Фотоснимок и расчет
Или время подло

Пейзаж с водой

Франциск, нанизанный на лук —
И бьет – как небо – из фонтана,
И бьет наотмашь из фонтана —
В том месте, где соитье рук
С окаменевшим плюсом древа
Соединяет тело с небом —
Объединяет слово с хлебом —
Под равномерных веток стук.
Сегодня наступило рано —
Лети за медом у фонтана —
И слушай, как у скола крана
Разъединяем горлом звук.
Франциск и мрамор – светит кожа
Дырой, которая на позже
Похожа по своей длине —
И свет скользит по глубине.
Так бабочка, покинув кокон,
Садится на заплечный локон —
Не чувствуя еще вины,
Не помня тяжестью длины.
Так зренье ощущает холод,
Зрачок предвосхищает голод —
И отрывают тело сны
От заблудившейся стерны,
Струи, истории, от жажды —
Которая заходит дважды
В твой неразвившийся глоток —
Франциск с окаменевшим скок-
Прыжком – стреле всегда сопряжным —
По гулу в спинах, в тромбе, в саже —
Гранит вслед камешку висок
Так бабочка находит ток —
Влачит латынь, молчит вначале —
Как гусеница – если встанет —
Взлетит на новый переход – по крыльям,
Чтобы кануть в рот —
Франциском Бог срифмован с речью —
Летает мраморный на древке —
Летает глас – в созвучье с печью —
За кровью выступает пот.

«Наперекор ли лампе или тени…»

Наперекор ли лампе или тени,
Которую отбросила она,
Как кожи с тела скатывают змеи —
Коснувшись краем краешка огня.
Наперекор ли обожженной стенке,
Кислотному ожогу на стене —
Агукаешь в начале пересменки,
Как стрекоза танцуешь на огне,
Смешная речь, но тяжки перегуды
Ломаются как лед или стекло,
Как воздух под тобой, как бубенцами
Расколот голос или по губе стекло
Как эпилепсия (что ж, всяк язык – припадок!)
Ворует тьму из горла и чернил,
Ворует шорох у пшеничных прядок
Созвездий мертвых и людей живых.
Наперекор течению густого
Мальстрима темноты звучащей – речь
Летит сама в себе – издоль порога,
Чтоб из себя квадрат чужой иссечь.
Взлет стрекозы – фасеточное зренье
Наперекор накалу зябких крыл —
Мрак не минует, скола или жженья
Обратного Коциту, что пробил
До крови из царапины, до дыма —
Ее полет из капли почерка в гортани.
И чувствуешь, как свет, приподнимаясь,
На небо смотрит из бумажной раны,
Коснувшись краем краешка огня —
И лопается ночь внутри сосуда —
И поднимает взгляд бубенчик на меня
Как стрекоза, что спит кромешней гула.

Возвращение

Он плыл среди холмов, надутых пустотой —
Земля пыталась встать и выдохнуть зерно —
Он плыл среди земли, чтобы продлить постой,
Которым путь исчислен?

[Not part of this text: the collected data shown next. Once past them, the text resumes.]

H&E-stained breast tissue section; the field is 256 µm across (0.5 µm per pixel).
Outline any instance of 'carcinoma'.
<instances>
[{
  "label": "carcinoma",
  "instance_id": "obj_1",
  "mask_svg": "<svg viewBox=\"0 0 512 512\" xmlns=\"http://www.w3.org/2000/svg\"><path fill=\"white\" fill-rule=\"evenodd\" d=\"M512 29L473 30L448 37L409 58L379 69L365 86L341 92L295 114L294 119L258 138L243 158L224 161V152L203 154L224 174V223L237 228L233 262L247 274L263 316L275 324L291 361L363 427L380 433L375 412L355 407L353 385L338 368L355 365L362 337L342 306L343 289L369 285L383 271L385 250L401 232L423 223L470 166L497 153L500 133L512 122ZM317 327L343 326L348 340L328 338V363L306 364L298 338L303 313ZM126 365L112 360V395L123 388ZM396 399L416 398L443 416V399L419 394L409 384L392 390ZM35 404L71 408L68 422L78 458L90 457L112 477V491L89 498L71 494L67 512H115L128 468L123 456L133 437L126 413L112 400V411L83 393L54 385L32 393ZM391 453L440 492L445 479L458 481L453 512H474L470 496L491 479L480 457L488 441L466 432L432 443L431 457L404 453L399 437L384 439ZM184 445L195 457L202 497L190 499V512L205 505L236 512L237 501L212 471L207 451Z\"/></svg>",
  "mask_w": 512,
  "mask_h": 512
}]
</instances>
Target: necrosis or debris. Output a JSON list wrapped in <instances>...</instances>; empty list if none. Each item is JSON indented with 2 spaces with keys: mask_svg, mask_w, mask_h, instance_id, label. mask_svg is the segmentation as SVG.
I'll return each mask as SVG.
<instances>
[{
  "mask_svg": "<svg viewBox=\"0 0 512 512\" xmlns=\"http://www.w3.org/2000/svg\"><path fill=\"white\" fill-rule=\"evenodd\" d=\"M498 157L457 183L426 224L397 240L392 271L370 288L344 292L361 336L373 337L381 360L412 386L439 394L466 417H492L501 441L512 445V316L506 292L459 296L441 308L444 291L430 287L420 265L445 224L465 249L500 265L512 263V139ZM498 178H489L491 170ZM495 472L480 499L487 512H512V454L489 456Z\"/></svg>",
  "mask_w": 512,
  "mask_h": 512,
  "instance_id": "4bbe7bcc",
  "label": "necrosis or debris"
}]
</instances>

И что тебе оно?
Он плыл – его ладонь не ощущала древа —
Земля сходилась с дольше, нащупав глубину —
Он посчитавший, что не избежит посева —
Он плыл среди того, что взял и что вернул.
Он плыл среди своих надежд и ожиданий
Земля кипела, и – он чувствовал волну,
Он плыл среди всех торжищ и попраний.
Почувствовав, как в пятку термит его кольнул —
Он плыл среди своих трамваев и вопросов,
Он плыл среди жары с ошеломленной тьмой,
Он плыл по полостям загадок и засовов.
Земля искала точку средь мертвых рычагов.
Он плыл по центру речи – которой с тишиною
Базарной сплавлен, и – он чувствовал вдали
Земля, которой встать – нельзя из тощей плоти —
Он плыл и знал, что это находится внутри.
Он плыл среди того, что стало Вавилоном —
Развернутым в четыре потемок стороны —
Он чувствовал, как то, что прорастает лоном,
Лежит, в себе свернувшись как эмбрион луны
Он плыл среди червей, и камни следом плыли.
От почвы. Оттолкнувшись веслом своей руки —
Он плыл, как на свиданье с путями, до которых
Добраться невозможно. С предчувствием тоски —
Он плыл среди обрывков афиш, и изменений
Гуленье ощущал, как некой тайны знак.
Он плыл по берегам и наблюдал: их тени
Уходят за водою в без (в) водный жажды мрак.